Originally published Thursday, February 2, 2012 at 7:25 PM
Patients charged for screenings they thought were free
Most billing problems revolve around colonoscopies.
Scripps Howard News Service
![]()
Patients are getting charged as much as $3,000 for screenings they thought would be free under a federal health care reform mandate that promises free preventive care.
The year-old provision compels new insurance policies to cover colonoscopies, mammograms, blood pressure screenings, HIV tests and many other procedures aimed at early detection of health problems, with no co-pays or deductibles. But doctors say the requirement — designed to make it easier to get care — may morph into a roadblock because some patients are getting billed when certain preventive procedures reveal growths that could become cancer.
"I think it stinks. The ludicrous thing is the reason you do screening is to find something," said Dr. Jack Rotenberg, a digestive system specialist in Oxnard, Calif., suggesting that charging people when problems are diagnosed is the definition of bait and switch.
Most of the problems revolve around colonoscopies — screenings designed to detect colon and rectal cancers that kill about 52,000 Americans a year.
The procedure has been covered by federal health care reform for men and women 50 and older since September 2010, although many older insurance policies are exempt from the new provision.
Some patients are still receiving bills for deductibles or co-pays when the procedures show an abnormal growth called a polyp that can develop into cancer.
When doctors remove a polyp during a colonoscopy, the procedure is often defined as diagnostic and not preventive. That means Medicare and many private insurers ask patients for fees that, depending on policy terms and facility fees for surgery centers, can range from a nominal fee to $3,000.
Insurance companies may charge for screenings or tests if patients show symptoms of cancer or are going through a colonoscopy as a follow-up to an earlier diagnosis, said Robert Zirkelbach, spokesman for a national trade organization, America's Health Insurance Plans. But many insurers consider colonoscopies to be preventive care and covered regardless of whether polyps are present, he said. Bills are sent when they aren't told the nature of the procedure.
"One of the challenges is: How are those procedures being coded by physicians?" he said. "Is it clear that it's a preventive service?"
He called on the federal government to hold a hearing on the issue to provide guidance on medical coding and make sure insurers and doctors are on the same page.
Some doctors, however, insist the issue isn't coding, but rather money and the insurers' desire for it.
"That is subterfuge,"said Dr. Paul Sanders, a gastroenterologist in Thousand Oaks, Calif., contending insurers are shifting blame from themselves to physicians. "It's utter baloney. The insurance companies have quite intentionally blocked any way that anybody could understand what they're going to, and not going to, pay for."

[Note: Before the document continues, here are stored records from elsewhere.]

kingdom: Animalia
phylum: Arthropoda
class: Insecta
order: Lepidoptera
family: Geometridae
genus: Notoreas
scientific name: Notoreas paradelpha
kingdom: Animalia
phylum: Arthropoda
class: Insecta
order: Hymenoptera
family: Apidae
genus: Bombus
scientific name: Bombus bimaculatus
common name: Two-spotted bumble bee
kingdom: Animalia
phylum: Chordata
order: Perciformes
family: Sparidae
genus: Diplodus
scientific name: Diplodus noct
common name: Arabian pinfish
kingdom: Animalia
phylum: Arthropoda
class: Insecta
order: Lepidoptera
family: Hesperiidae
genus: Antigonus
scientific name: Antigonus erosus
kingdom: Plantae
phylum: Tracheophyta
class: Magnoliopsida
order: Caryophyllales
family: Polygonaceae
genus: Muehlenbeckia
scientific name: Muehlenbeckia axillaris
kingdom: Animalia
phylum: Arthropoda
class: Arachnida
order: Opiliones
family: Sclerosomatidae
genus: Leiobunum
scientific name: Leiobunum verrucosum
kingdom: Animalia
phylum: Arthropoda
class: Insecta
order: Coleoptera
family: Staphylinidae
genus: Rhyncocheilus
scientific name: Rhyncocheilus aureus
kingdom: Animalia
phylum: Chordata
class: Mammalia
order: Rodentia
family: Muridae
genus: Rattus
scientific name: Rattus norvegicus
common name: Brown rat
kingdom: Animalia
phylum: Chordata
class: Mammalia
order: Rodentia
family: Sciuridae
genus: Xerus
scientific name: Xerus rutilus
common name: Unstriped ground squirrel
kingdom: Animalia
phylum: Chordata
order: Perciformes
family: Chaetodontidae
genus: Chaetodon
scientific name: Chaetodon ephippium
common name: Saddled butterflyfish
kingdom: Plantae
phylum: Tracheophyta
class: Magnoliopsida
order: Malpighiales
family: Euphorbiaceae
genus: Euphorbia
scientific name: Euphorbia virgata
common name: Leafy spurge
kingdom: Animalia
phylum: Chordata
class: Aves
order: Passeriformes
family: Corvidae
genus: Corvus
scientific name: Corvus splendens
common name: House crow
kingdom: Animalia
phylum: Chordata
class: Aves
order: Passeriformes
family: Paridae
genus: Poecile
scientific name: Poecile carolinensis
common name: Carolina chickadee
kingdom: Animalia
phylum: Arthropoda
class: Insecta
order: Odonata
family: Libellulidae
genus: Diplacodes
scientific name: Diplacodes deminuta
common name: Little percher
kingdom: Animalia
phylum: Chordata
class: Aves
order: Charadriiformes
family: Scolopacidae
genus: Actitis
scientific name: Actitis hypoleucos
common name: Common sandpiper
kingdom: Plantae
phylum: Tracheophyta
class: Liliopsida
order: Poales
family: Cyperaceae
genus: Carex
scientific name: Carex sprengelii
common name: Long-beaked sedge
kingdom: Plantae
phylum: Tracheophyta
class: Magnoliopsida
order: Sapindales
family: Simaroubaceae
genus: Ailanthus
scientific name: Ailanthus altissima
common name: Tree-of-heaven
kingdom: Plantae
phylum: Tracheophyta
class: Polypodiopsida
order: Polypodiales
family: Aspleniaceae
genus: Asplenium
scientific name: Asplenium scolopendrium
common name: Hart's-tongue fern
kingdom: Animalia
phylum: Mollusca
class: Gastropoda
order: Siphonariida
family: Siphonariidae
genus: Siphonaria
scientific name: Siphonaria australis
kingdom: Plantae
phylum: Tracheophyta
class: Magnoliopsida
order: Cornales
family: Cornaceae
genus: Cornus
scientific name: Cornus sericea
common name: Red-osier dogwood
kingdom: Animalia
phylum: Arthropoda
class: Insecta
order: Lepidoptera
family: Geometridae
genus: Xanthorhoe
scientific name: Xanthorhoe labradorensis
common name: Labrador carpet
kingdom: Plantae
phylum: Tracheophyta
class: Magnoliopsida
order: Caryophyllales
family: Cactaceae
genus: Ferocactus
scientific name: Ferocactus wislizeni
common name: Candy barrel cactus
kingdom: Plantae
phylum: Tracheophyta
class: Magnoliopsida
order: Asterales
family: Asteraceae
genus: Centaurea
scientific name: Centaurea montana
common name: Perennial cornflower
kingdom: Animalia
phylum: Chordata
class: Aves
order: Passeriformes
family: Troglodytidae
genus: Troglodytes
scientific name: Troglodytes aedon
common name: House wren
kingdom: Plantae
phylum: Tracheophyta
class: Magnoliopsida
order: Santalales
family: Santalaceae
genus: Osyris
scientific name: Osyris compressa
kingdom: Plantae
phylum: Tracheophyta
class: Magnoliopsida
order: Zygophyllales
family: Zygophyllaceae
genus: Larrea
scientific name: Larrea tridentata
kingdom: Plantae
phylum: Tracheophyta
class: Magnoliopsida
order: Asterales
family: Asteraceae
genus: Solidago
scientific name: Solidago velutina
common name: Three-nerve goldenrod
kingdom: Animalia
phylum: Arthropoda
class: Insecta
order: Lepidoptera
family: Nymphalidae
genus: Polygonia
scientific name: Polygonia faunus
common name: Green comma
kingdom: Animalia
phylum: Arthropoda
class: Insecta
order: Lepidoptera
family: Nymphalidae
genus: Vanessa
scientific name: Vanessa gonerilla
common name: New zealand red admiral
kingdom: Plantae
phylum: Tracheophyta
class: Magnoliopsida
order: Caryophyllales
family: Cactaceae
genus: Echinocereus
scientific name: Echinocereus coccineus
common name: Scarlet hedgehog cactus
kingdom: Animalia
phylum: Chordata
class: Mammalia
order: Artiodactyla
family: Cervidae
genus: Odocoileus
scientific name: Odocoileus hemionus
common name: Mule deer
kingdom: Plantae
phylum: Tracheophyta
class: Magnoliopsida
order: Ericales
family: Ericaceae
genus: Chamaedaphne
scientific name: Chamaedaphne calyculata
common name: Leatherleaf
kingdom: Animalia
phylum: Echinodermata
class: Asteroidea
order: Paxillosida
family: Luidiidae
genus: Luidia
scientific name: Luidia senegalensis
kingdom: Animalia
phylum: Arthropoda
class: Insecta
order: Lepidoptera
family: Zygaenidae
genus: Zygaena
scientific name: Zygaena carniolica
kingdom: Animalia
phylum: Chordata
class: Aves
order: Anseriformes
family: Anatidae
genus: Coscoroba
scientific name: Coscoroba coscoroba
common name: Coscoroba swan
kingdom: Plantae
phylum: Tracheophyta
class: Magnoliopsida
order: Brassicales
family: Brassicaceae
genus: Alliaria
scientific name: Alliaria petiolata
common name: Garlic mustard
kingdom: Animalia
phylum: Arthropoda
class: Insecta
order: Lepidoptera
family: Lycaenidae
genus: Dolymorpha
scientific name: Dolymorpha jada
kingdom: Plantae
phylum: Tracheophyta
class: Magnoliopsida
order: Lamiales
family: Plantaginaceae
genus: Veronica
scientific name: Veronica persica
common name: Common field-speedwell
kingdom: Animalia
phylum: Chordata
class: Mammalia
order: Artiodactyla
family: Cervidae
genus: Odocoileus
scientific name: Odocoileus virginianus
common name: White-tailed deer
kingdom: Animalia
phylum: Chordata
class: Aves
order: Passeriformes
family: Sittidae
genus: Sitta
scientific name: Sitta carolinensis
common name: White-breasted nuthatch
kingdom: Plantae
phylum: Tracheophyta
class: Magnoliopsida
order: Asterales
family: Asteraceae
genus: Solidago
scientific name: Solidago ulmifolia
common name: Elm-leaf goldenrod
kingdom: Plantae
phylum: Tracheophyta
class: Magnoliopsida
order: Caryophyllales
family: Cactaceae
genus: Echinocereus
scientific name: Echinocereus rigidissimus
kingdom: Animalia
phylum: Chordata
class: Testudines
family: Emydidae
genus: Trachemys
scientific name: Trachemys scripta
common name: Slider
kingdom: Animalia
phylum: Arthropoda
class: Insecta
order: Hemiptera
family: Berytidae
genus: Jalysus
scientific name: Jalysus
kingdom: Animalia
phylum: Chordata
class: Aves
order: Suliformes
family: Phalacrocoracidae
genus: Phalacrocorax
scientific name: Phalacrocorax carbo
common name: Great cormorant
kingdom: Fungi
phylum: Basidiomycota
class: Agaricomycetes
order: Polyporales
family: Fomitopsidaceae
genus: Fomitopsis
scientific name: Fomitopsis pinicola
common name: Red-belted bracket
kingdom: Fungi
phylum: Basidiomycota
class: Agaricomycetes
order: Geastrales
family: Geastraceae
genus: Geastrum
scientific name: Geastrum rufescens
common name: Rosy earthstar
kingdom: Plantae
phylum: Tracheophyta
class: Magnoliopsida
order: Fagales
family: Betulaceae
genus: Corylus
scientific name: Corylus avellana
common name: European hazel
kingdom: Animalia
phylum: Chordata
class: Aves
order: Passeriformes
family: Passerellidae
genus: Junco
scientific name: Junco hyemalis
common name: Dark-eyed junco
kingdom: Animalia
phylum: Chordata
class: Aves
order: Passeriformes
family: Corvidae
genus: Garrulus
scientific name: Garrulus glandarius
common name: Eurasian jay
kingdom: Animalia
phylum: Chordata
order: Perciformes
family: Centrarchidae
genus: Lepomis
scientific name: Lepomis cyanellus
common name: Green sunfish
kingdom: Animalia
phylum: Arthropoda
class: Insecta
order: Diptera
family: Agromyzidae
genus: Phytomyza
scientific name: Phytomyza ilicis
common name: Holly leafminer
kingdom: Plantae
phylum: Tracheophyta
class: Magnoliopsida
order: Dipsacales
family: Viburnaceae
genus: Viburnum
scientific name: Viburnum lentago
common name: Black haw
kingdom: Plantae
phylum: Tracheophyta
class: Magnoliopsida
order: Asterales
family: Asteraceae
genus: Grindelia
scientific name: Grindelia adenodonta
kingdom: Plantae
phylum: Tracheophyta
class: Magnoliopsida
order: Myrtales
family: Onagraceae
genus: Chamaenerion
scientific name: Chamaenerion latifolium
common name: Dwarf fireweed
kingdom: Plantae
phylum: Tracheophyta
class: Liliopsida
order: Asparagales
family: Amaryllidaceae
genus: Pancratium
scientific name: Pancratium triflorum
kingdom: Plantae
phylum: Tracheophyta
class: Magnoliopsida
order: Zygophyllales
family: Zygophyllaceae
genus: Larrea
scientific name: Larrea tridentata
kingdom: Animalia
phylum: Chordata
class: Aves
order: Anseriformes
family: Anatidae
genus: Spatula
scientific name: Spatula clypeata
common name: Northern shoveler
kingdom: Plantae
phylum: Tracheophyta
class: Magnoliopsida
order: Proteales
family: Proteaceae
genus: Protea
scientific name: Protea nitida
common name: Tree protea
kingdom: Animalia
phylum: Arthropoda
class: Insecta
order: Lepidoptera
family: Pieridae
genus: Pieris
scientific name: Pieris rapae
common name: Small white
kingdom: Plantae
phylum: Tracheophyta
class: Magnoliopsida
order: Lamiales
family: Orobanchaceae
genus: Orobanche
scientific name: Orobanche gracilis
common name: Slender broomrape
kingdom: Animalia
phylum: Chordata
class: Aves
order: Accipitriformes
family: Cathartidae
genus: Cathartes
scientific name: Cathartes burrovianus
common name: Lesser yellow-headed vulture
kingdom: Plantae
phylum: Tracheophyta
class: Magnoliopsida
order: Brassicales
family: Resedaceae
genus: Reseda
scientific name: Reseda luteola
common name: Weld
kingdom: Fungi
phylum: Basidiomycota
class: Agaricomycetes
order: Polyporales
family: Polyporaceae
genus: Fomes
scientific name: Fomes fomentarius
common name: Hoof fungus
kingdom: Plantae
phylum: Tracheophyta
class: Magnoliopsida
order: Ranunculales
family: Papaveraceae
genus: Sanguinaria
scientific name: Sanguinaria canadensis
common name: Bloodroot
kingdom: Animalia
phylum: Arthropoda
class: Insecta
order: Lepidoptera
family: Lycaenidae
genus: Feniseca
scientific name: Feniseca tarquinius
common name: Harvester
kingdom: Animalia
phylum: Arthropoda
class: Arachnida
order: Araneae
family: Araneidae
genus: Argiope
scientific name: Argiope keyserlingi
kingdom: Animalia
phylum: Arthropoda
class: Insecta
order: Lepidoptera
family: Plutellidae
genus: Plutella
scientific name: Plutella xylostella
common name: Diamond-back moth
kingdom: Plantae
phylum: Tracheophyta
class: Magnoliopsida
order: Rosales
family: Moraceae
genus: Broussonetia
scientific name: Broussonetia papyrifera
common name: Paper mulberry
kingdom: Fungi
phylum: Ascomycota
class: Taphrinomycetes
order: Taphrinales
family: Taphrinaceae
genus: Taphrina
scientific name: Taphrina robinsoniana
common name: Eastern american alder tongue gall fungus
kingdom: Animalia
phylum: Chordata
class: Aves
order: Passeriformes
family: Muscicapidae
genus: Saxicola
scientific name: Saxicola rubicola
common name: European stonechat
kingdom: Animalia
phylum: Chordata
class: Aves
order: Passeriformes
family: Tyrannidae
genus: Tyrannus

Zirkelbach refuted suggestions that insurers are gaming the system, noting his organization predicted issues with medical coding even before the health care reform law began.
And if patients are billed for colonoscopies in which polyps are removed, the patients should talk to the doctor and the insurer, he said.
Representatives of the American Society for Gastrointestinal Endoscopy blame the problems in part on government regulations involving the difference between preventive and diagnostic care. They're pushing Congress for changes that assure colonoscopies are free to patients, regardless of polyps. Efforts also should focus on making sure all doctors explain to patients that they may get billed for colonoscopies, said Laurie Sobel, a senior attorney with the Consumers Union group that works to protect consumers.
Patients also should not be charged for an entire visit but only for the part of a procedure in which a growth is removed, Sobel said.
Charles Rosen, president-elect of the California Association of Health Underwriters, tells clients to minimize chances of any billing confusion by not talking to a doctor about any health concerns during a screening exam.
"If you have a pending issue, make another appointment," he said.